◆ Work to be completed:
Omitting all images, set down every line below exactly as it appears.

Stored dataset items
┏━━
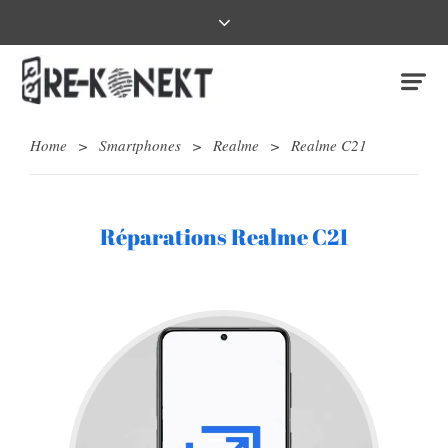
Home
>
Smartphones
>
Realme
>
Realme C21
Réparations Realme C21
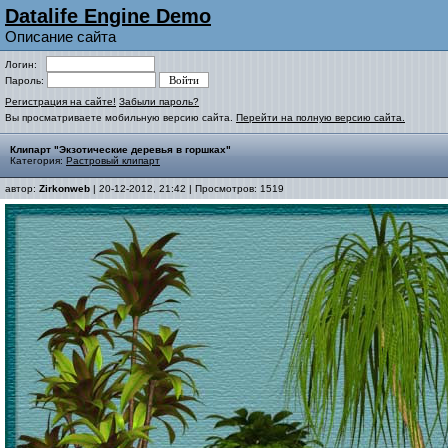
Datalife Engine Demo
Описание сайта
Логин:
Пароль:
Регистрация на сайте!
Забыли пароль?
Вы просматриваете мобильную версию сайта.
Перейти на полную версию сайта.
Клипарт "Экзотические деревья в горшках"
Категория:
Растровый клипарт
автор:
Zirkonweb
| 20-12-2012, 21:42 | Просмотров: 1519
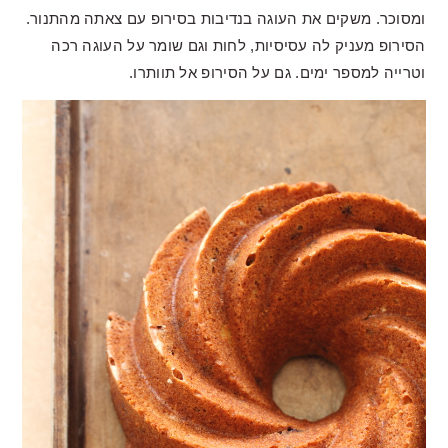
ומסוכר. משקים את העוגה בנדיבות בסירופ עם צאתה מהתנור.
הסירופ מעניק לה עסיסיות, לחות וגם שומר על העוגה רכה
וטרייה למספר ימים. גם על הסירופ אל תוותרו.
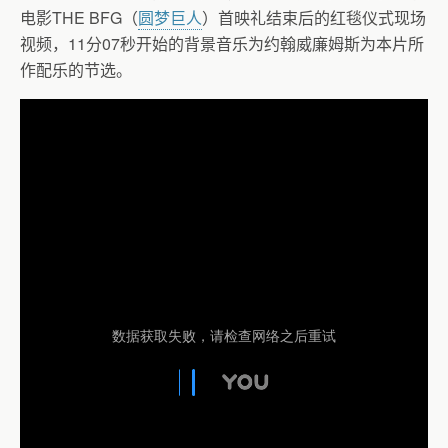
电影THE BFG（
圆梦巨人
）首映礼结束后的红毯仪式现场
视频，11分07秒开始的背景音乐为约翰威廉姆斯为本片所
作配乐的节选。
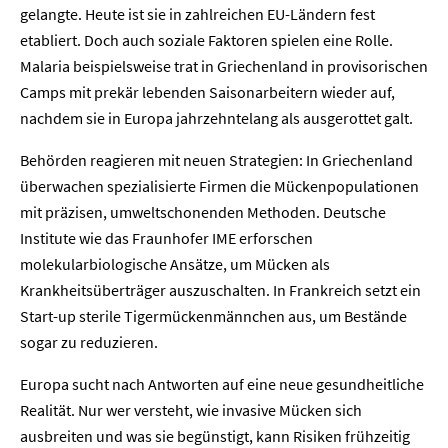
gelangte. Heute ist sie in zahlreichen EU-Ländern fest
etabliert. Doch auch soziale Faktoren spielen eine Rolle.
Malaria beispielsweise trat in Griechenland in provisorischen
Camps mit prekär lebenden Saisonarbeitern wieder auf,
nachdem sie in Europa jahrzehntelang als ausgerottet galt.
Behörden reagieren mit neuen Strategien: In Griechenland
überwachen spezialisierte Firmen die Mückenpopulationen
mit präzisen, umweltschonenden Methoden. Deutsche
Institute wie das Fraunhofer IME erforschen
molekularbiologische Ansätze, um Mücken als
Krankheitsüberträger auszuschalten. In Frankreich setzt ein
Start-up sterile Tigermückenmännchen aus, um Bestände
sogar zu reduzieren.
Europa sucht nach Antworten auf eine neue gesundheitliche
Realität. Nur wer versteht, wie invasive Mücken sich
ausbreiten und was sie begünstigt, kann Risiken frühzeitig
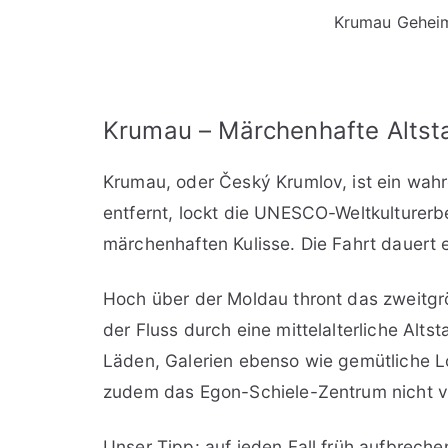
Krumau Geheim
Krumau – Märchenhafte Altsta
Krumau, oder Český Krumlov, ist ein wah
entfernt, lockt die UNESCO-Weltkulturerb
märchenhaften Kulisse. Die Fahrt dauert
Hoch über der Moldau thront das zweitgr
der Fluss durch eine mittelalterliche Altst
Läden, Galerien ebenso wie gemütliche Lo
zudem das Egon-Schiele-Zentrum nicht v
Unser Tipp: auf jeden Fall früh aufbrec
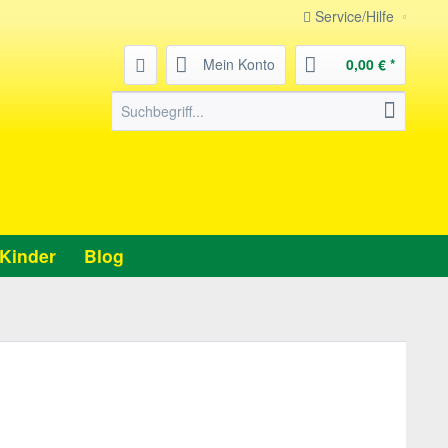
Service/Hilfe
Mein Konto
0,00 € *
Kinder
Blog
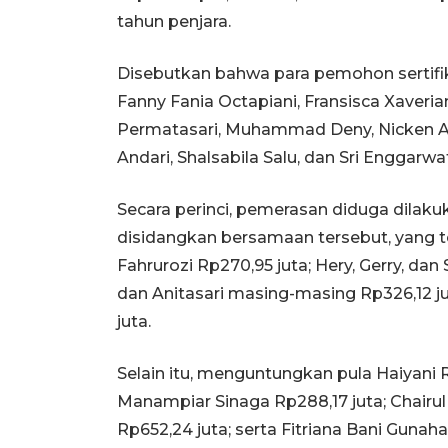
tahun penjara.
Disebutkan bahwa para pemohon sertifika
Fanny Fania Octapiani, Fransisca Xaveriana
Permatasari, Muhammad Deny, Nicken Ayu
Andari, Shalsabila Salu, dan Sri Enggarwat
Secara perinci, pemerasan diduga dila
disidangkan bersamaan tersebut, yang te
Fahrurozi Rp270,95 juta; Hery, Gerry, da
dan Anitasari masing-masing Rp326,12 ju
juta.
Selain itu, menguntungkan pula Haiyani
Manampiar Sinaga Rp288,17 juta; Chairu
Rp652,24 juta; serta Fitriana Bani Gunah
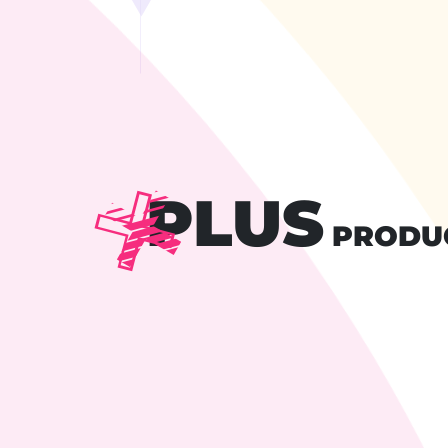
PLUS
PRODU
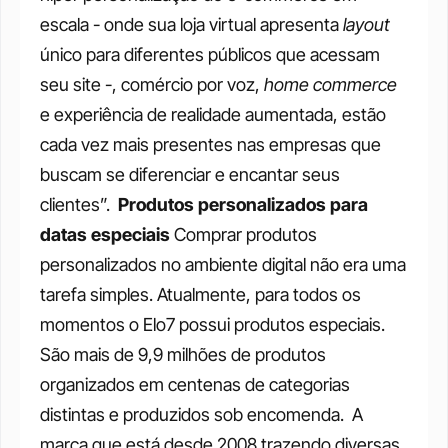
escala - onde sua loja virtual apresenta 
layout 
único para diferentes públicos que acessam 
seu site -, comércio por voz, 
home commerce
e experiência de realidade aumentada, estão 
cada vez mais presentes nas empresas que 
buscam se diferenciar e encantar seus 
clientes”. 
Produtos personalizados para 
datas especiais
Comprar produtos 
personalizados no ambiente digital não era uma 
tarefa simples. Atualmente, para todos os 
momentos o Elo7 possui produtos especiais. 
São mais de 9,9 milhões de produtos 
organizados em centenas de categorias 
distintas e produzidos sob encomenda. 
A 
marca que está desde 2008 trazendo diversas 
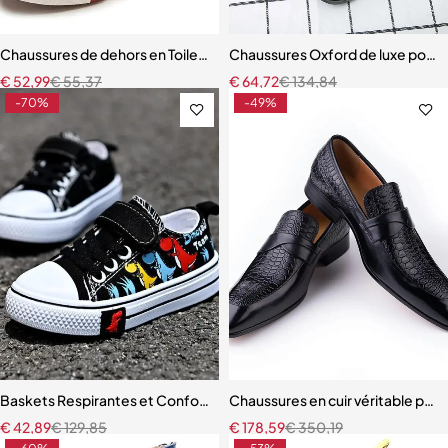
Chaussures de dehors en Toile pour Enfant Garçon et Fille
Chaussures Oxford de luxe pour 
€
52,99
€
55,37
€
64,72
€
134,84
-70%
-49%
Baskets Respirantes et Confortables à Semelle Souple pour Enfant G
Chaussures en cuir véritable pour
€
42,89
€
129,85
€
178,59
€
350,19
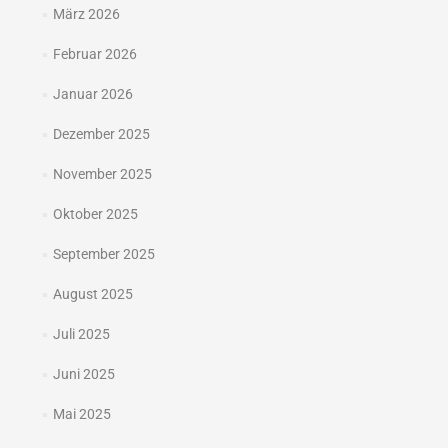
März 2026
Februar 2026
Januar 2026
Dezember 2025
November 2025
Oktober 2025
September 2025
August 2025
Juli 2025
Juni 2025
Mai 2025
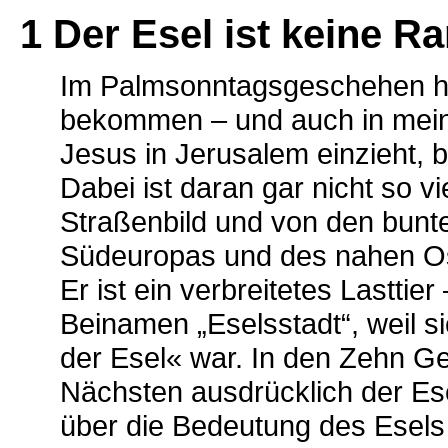
1 Der Esel ist keine R
Im Palmsonntagsgeschehen hat
bekommen – und auch in mein
Jesus in Jerusalem einzieht, 
Dabei ist daran gar nicht so v
Straßenbild und von den bunte
Südeuropas und des nahen O
Er ist ein verbreitetes Lastti
Beinamen „Eselsstadt“, weil s
der Esel« war. In den Zehn G
Nächsten ausdrücklich der Es
über die Bedeutung des Esels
┗━━
◆ Solution to this task:
Home
>
Smartphones
>
Realme
>
Realme C21
Réparations Realme C21
Datalife Engine Demo
Описание сайта
Логин:
Пароль:
Регистрация на сайте!
Забыли пароль?
Вы просматриваете мобильную версию сайта.
Перейти на полную версию сайта.
Клипарт "Экзотические деревья в горшках"
Категория:
Растровый клипарт
автор:
Zirkonweb
| 20-12-2012, 21:42 | Просмотров: 1519
ומסוכר. משקים את העוגה בנדיבות בסירופ עם צאתה מהתנור.
הסירופ מעניק לה עסיסיות, לחות וגם שומר על העוגה רכה
וטרייה למספר ימים. גם על הסירופ אל תוותרו.
电影THE BFG（
圆梦巨人
）首映礼结束后的红毯仪式现场
视频，11分07秒开始的背景音乐为约翰威廉姆斯为本片所
作配乐的节选。
gelangte. Heute ist sie in zahlreichen EU-Ländern fest
etabliert. Doch auch soziale Faktoren spielen eine Rolle.
Malaria beispielsweise trat in Griechenland in provisorischen
Camps mit prekär lebenden Saisonarbeitern wieder auf,
nachdem sie in Europa jahrzehntelang als ausgerottet galt.
Behörden reagieren mit neuen Strategien: In Griechenland
überwachen spezialisierte Firmen die Mückenpopulationen
mit präzisen, umweltschonenden Methoden. Deutsche
Institute wie das Fraunhofer IME erforschen
molekularbiologische Ansätze, um Mücken als
Krankheitsüberträger auszuschalten. In Frankreich setzt ein
Start-up sterile Tigermückenmännchen aus, um Bestände
sogar zu reduzieren.
Europa sucht nach Antworten auf eine neue gesundheitliche
Realität. Nur wer versteht, wie invasive Mücken sich
ausbreiten und was sie begünstigt, kann Risiken frühzeitig
Krumau Geheim
Krumau – Märchenhafte Altsta
Krumau, oder Český Krumlov, ist ein wah
entfernt, lockt die UNESCO-Weltkulturerb
märchenhaften Kulisse. Die Fahrt dauert
Hoch über der Moldau thront das zweitgr
der Fluss durch eine mittelalterliche Altst
Läden, Galerien ebenso wie gemütliche Lo
zudem das Egon-Schiele-Zentrum nicht v
Unser Tipp: auf jeden Fall früh aufbrec
Service/Hilfe
Mein Konto
0,00 € *
Kinder
Blog
tahun penjara.
Disebutkan bahwa para pemohon sertifika
Fanny Fania Octapiani, Fransisca Xaveriana
Permatasari, Muhammad Deny, Nicken Ayu
Andari, Shalsabila Salu, dan Sri Enggarwat
Secara perinci, pemerasan diduga dila
disidangkan bersamaan tersebut, yang te
Fahrurozi Rp270,95 juta; Hery, Gerry, da
dan Anitasari masing-masing Rp326,12 ju
juta.
Selain itu, menguntungkan pula Haiyani
Manampiar Sinaga Rp288,17 juta; Chairu
Rp652,24 juta; serta Fitriana Bani Gunah
PLUS
PRODU
escala - onde sua loja virtual apresenta 
layout 
único para diferentes públicos que acessam 
seu site -, comércio por voz, 
home commerce
e experiência de realidade aumentada, estão 
cada vez mais presentes nas empresas que 
buscam se diferenciar e encantar seus 
clientes”. 
Produtos personalizados para 
datas especiais
Comprar produtos 
personalizados no ambiente digital não era uma 
tarefa simples. Atualmente, para todos os 
momentos o Elo7 possui produtos especiais. 
São mais de 9,9 milhões de produtos 
organizados em centenas de categorias 
distintas e produzidos sob encomenda. 
A 
marca que está desde 2008 trazendo diversas 
Chaussures de dehors en Toile pour Enfant Garçon et Fille
Chaussures Oxford de luxe pour 
€
52,99
€
55,37
€
64,72
€
134,84
-70%
-49%
Baskets Respirantes et Confortables à Semelle Souple pour Enfant G
Chaussures en cuir véritable pour
€
42,89
€
129,85
€
178,59
€
350,19
März 2026
Februar 2026
Januar 2026
Dezember 2025
November 2025
Oktober 2025
September 2025
August 2025
Juli 2025
Juni 2025
Mai 2025
1 Der Esel ist keine R
Im Palmsonntagsgeschehen hat
bekommen – und auch in mein
Jesus in Jerusalem einzieht, 
Dabei ist daran gar nicht so v
Straßenbild und von den bunte
Südeuropas und des nahen O
Er ist ein verbreitetes Lastti
Beinamen „Eselsstadt“, weil s
der Esel« war. In den Zehn G
Nächsten ausdrücklich der Es
über die Bedeutung des Esels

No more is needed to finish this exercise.